> _What to produce_
Could you output exactly the lines running from the one containing "- silver ring from (264, 270) to (296, 298)" to the final line of the listing below, leaving out pictures?

> _Data records_

---------------

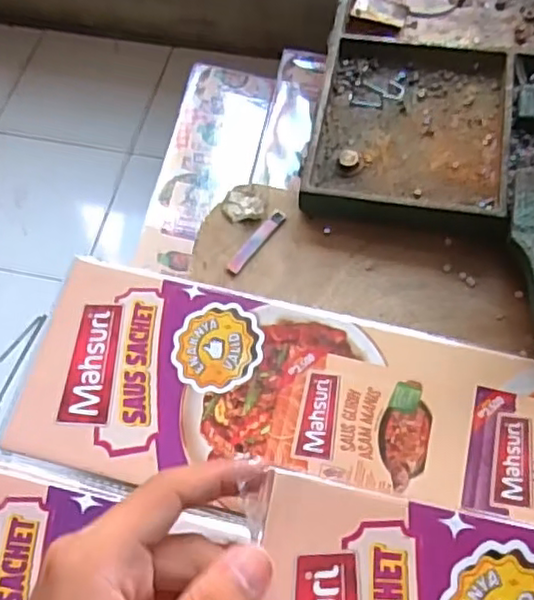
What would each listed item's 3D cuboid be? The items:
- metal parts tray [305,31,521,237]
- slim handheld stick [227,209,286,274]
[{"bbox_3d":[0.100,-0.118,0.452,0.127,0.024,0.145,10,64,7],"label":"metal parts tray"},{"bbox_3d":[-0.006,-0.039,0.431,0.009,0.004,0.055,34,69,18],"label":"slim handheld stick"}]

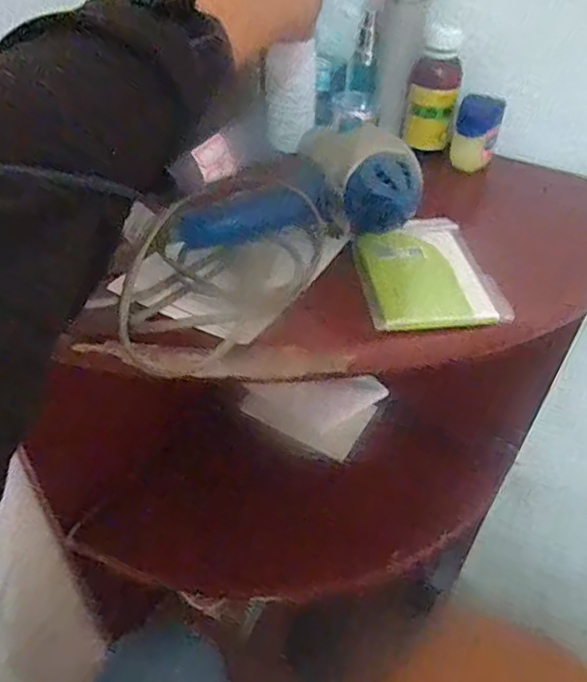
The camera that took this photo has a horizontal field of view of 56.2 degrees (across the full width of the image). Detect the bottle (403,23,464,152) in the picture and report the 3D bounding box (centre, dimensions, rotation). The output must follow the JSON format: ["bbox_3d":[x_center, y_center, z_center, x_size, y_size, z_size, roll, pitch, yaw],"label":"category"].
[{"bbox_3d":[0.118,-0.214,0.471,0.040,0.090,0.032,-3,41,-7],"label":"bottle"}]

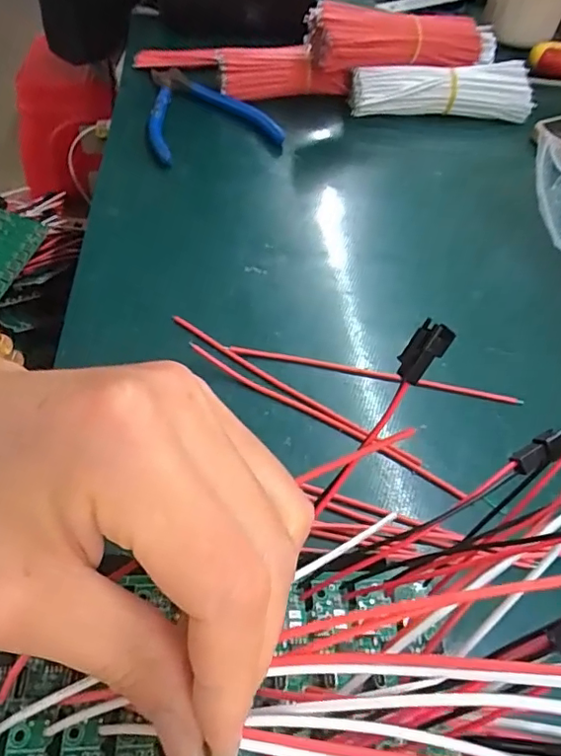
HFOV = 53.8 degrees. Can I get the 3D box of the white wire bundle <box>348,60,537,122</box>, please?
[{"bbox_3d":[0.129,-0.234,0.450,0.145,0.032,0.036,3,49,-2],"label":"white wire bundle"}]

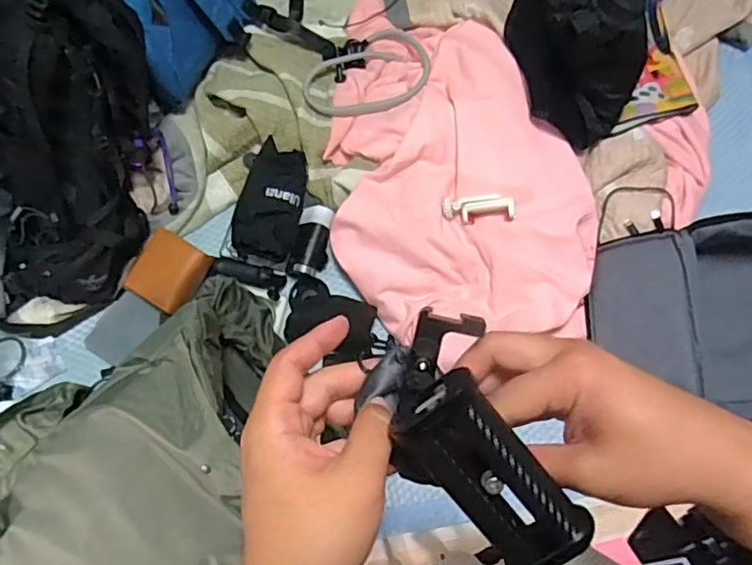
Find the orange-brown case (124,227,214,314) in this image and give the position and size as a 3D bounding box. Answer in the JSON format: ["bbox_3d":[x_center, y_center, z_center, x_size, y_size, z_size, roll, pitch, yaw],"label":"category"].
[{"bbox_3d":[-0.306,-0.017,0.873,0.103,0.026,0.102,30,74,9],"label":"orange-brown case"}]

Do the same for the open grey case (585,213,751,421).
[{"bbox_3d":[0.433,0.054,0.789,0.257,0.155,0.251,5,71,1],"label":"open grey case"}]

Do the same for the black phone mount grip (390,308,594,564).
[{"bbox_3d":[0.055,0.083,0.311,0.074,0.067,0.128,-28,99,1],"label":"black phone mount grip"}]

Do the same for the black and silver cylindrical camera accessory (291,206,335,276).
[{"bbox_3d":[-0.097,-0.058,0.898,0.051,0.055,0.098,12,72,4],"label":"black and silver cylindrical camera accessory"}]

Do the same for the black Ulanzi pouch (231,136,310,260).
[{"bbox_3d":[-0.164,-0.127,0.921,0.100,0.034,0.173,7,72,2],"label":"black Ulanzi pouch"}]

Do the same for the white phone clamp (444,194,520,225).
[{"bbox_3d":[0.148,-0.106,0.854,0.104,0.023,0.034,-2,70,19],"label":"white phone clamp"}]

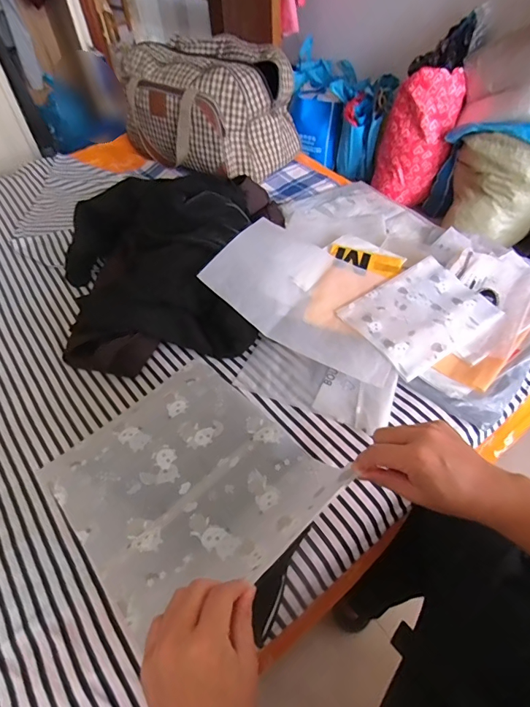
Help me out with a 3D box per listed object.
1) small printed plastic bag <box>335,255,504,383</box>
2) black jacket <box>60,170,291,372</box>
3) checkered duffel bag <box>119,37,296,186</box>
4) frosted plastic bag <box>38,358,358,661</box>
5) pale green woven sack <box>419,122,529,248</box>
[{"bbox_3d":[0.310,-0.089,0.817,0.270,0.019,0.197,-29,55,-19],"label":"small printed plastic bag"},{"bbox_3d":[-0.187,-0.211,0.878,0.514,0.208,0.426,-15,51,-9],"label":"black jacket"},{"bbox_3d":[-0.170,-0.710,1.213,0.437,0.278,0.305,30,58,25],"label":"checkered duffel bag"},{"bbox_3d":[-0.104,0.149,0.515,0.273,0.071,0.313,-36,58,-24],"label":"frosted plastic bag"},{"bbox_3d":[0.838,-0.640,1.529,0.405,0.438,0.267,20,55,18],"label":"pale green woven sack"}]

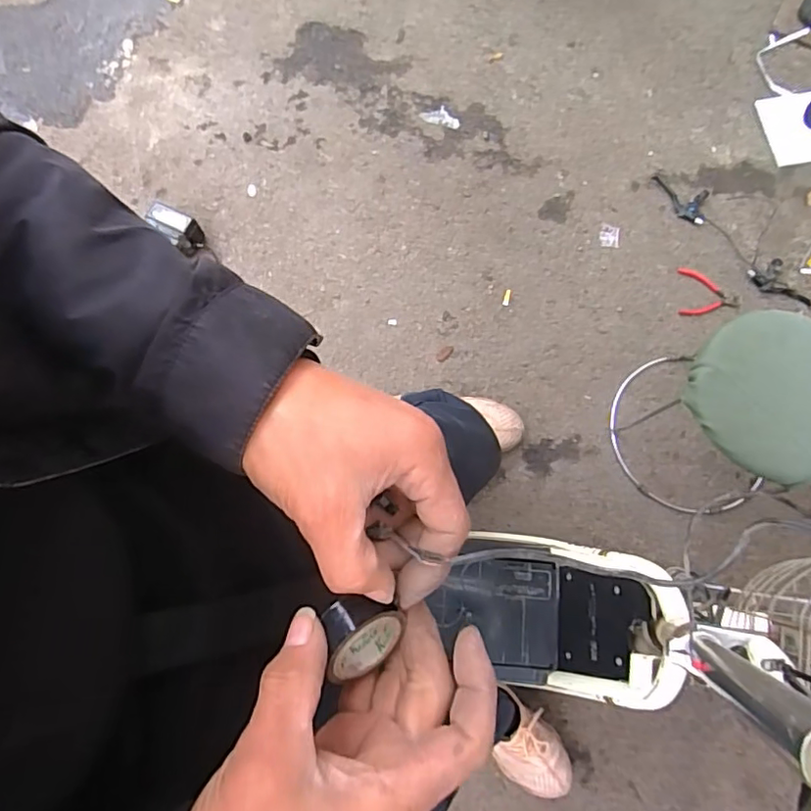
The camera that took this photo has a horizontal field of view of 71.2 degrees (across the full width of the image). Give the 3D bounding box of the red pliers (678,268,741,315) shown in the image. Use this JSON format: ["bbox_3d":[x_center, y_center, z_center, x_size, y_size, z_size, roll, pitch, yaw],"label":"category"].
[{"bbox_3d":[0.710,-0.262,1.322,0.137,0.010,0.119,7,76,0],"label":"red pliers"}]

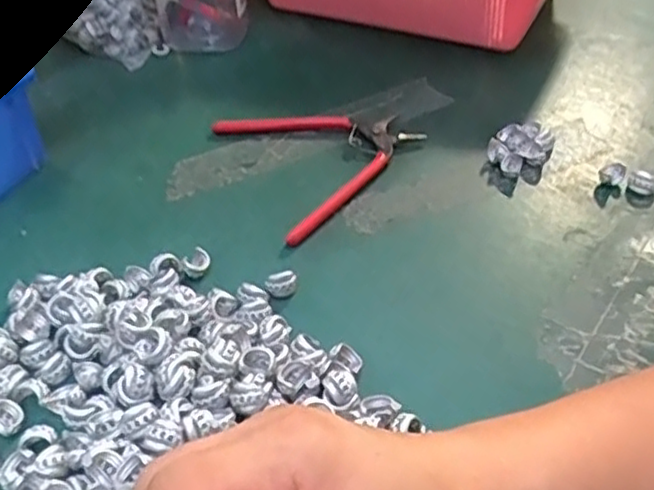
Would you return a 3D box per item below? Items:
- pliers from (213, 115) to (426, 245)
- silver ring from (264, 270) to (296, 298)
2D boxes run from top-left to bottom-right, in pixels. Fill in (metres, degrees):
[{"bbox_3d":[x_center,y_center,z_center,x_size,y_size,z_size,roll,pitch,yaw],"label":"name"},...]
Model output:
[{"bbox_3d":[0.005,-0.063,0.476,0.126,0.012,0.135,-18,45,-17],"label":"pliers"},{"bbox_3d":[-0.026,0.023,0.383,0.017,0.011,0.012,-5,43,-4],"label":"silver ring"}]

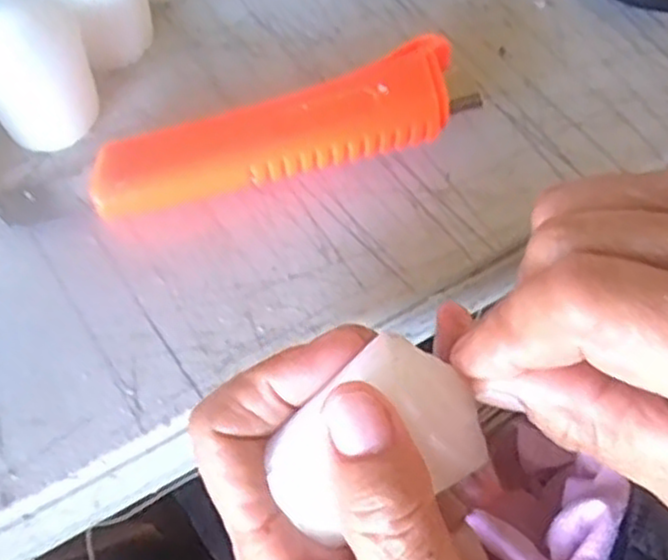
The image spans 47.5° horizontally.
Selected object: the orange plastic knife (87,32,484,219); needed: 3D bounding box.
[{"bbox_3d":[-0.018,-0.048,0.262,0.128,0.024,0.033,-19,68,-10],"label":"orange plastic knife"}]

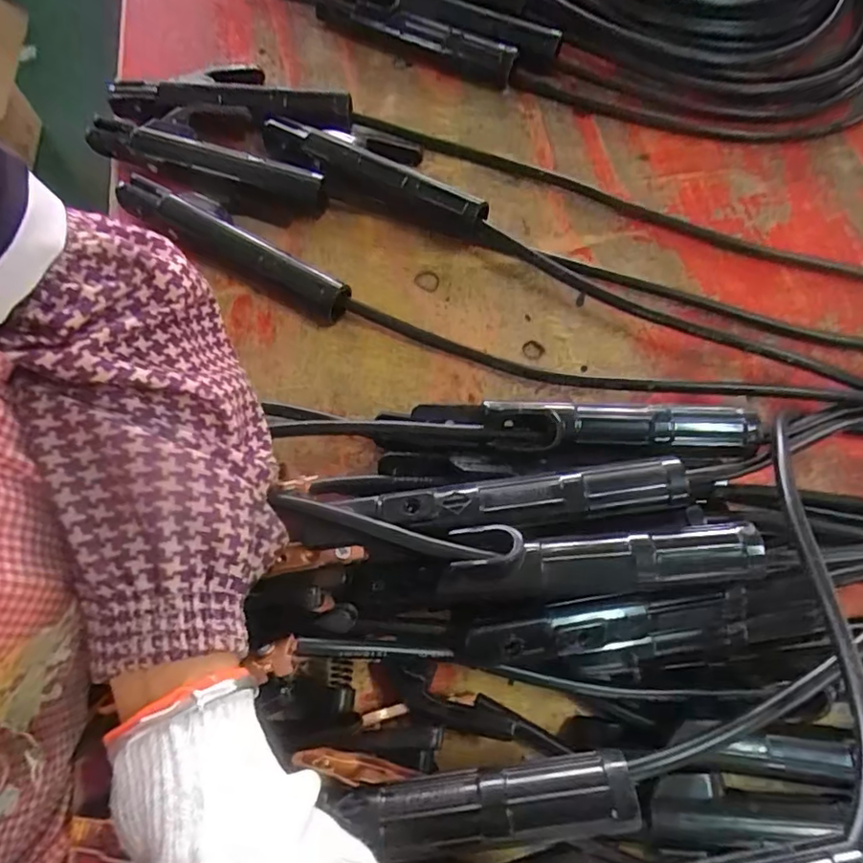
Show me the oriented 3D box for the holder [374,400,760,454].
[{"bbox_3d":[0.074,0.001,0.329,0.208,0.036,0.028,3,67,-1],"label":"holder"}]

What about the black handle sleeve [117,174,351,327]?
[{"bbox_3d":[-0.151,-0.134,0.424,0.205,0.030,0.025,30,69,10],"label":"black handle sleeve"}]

---------------

> _Answer box_
- silver ring from (264, 270) to (296, 298)
2D boxes run from top-left to bottom-right, in pixels. Fill in (metres, degrees):
[{"bbox_3d":[x_center,y_center,z_center,x_size,y_size,z_size,roll,pitch,yaw],"label":"name"},...]
Model output:
[{"bbox_3d":[0.005,-0.063,0.476,0.126,0.012,0.135,-18,45,-17],"label":"pliers"},{"bbox_3d":[-0.026,0.023,0.383,0.017,0.011,0.012,-5,43,-4],"label":"silver ring"}]

The image spans 47.5° horizontally.
Selected object: the orange plastic knife (87,32,484,219); needed: 3D bounding box.
[{"bbox_3d":[-0.018,-0.048,0.262,0.128,0.024,0.033,-19,68,-10],"label":"orange plastic knife"}]

Show me the oriented 3D box for the holder [374,400,760,454].
[{"bbox_3d":[0.074,0.001,0.329,0.208,0.036,0.028,3,67,-1],"label":"holder"}]

What about the black handle sleeve [117,174,351,327]?
[{"bbox_3d":[-0.151,-0.134,0.424,0.205,0.030,0.025,30,69,10],"label":"black handle sleeve"}]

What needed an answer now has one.